I am glad that the Dutch Israeli who practically lost his entire family save for a burnt, battered, baby at the Sbarro has had enough and will be leaving Israel. I hope that many of the other victim families do the same – because the so-called government of Israel has proven without a shadow of a doubt that not only will they drive these people from their homes, they won’t protect them either.
Can’t say i agree with the death penalty. They would probably enjoy being sent to their 72 virgins.
The problem is that Cast lead was called off before Hamas capitulated.
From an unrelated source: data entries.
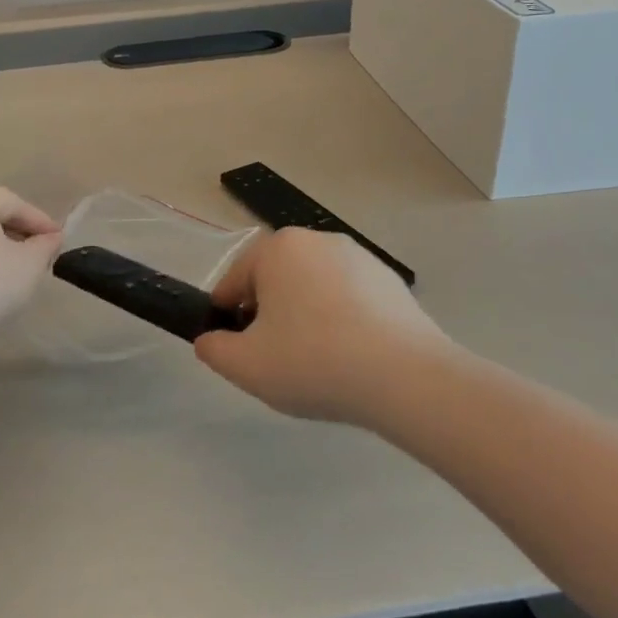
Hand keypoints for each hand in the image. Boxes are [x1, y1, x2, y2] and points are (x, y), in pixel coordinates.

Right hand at [196, 228, 453, 425]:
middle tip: (278, 360)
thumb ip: (213, 350)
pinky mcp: (389, 280)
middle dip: (269, 316)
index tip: (240, 352)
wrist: (407, 378)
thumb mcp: (246, 367)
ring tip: (318, 363)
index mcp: (276, 249)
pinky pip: (348, 298)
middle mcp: (314, 240)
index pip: (233, 282)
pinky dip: (341, 321)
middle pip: (273, 280)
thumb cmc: (314, 362)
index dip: (228, 319)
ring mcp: (357, 257)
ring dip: (305, 317)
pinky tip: (352, 357)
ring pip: (311, 288)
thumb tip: (210, 340)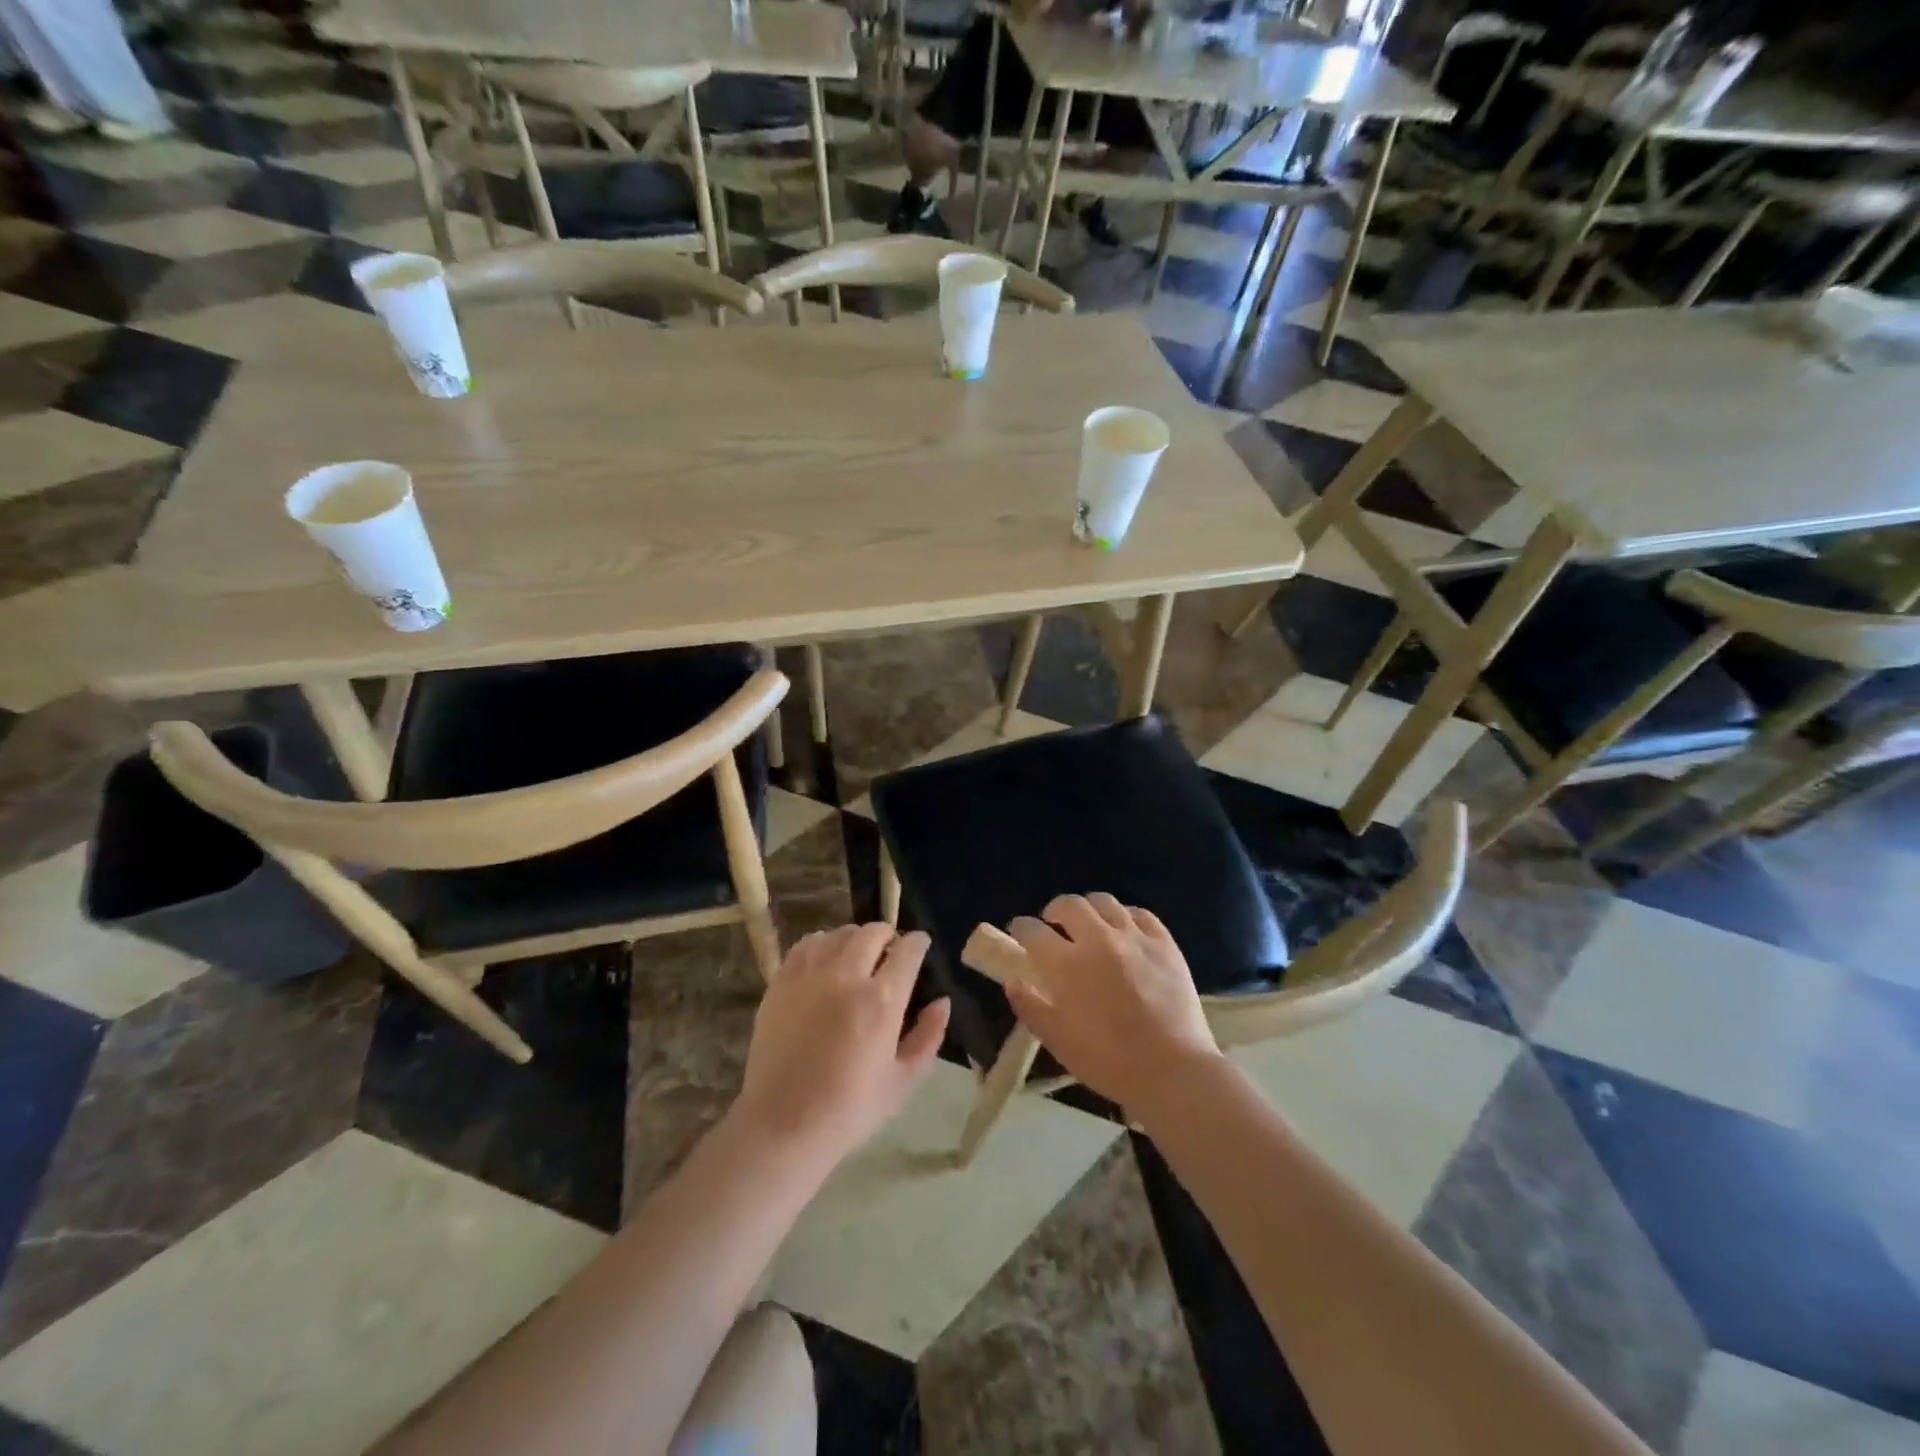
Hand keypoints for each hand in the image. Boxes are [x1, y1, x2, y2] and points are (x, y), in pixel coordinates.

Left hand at [732, 925, 950, 1167]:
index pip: (907, 950)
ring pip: (839, 934)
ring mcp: (810, 976)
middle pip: (873, 932)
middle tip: (890, 951)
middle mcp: (846, 977)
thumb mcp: (902, 1081)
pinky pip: (806, 946)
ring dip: (855, 939)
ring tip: (856, 955)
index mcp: (882, 1001)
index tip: (920, 946)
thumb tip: (942, 1002)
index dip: (918, 943)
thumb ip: (928, 1037)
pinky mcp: (781, 982)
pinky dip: (821, 944)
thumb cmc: (849, 1109)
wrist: (782, 1126)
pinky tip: (824, 960)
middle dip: (888, 935)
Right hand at [1004, 894, 1223, 1115]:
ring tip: (1089, 925)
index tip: (1019, 933)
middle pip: (1069, 904)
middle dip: (1054, 910)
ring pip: (1104, 902)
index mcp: (1067, 965)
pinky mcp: (1164, 942)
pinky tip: (1124, 931)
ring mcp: (1134, 937)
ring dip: (1089, 909)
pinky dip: (1124, 916)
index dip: (1021, 928)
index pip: (1033, 931)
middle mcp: (1098, 940)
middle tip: (1054, 926)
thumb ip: (1030, 1006)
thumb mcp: (1058, 1041)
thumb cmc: (1109, 1061)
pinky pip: (1139, 913)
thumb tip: (1012, 979)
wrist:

If Hamas, hezbollah etc know that every hostage taken will result in complete and utter destruction of their societies and there is no safety in hiding in bunkers for their leaders, they’ll stop taking hostages.
Exactly right! I watched BBC TV’s piece about Galid’s release and had to turn it off when the leftist media and the Muslims turned it into propaganda against Israel. The Brit newsperson was commenting that now the Palestinians could return to their wives and children. What bull. They will return to bombing making and more terrorism. Hopefully there will be more “work accidents” which will kill the terrorists and save the lives of innocent Jews.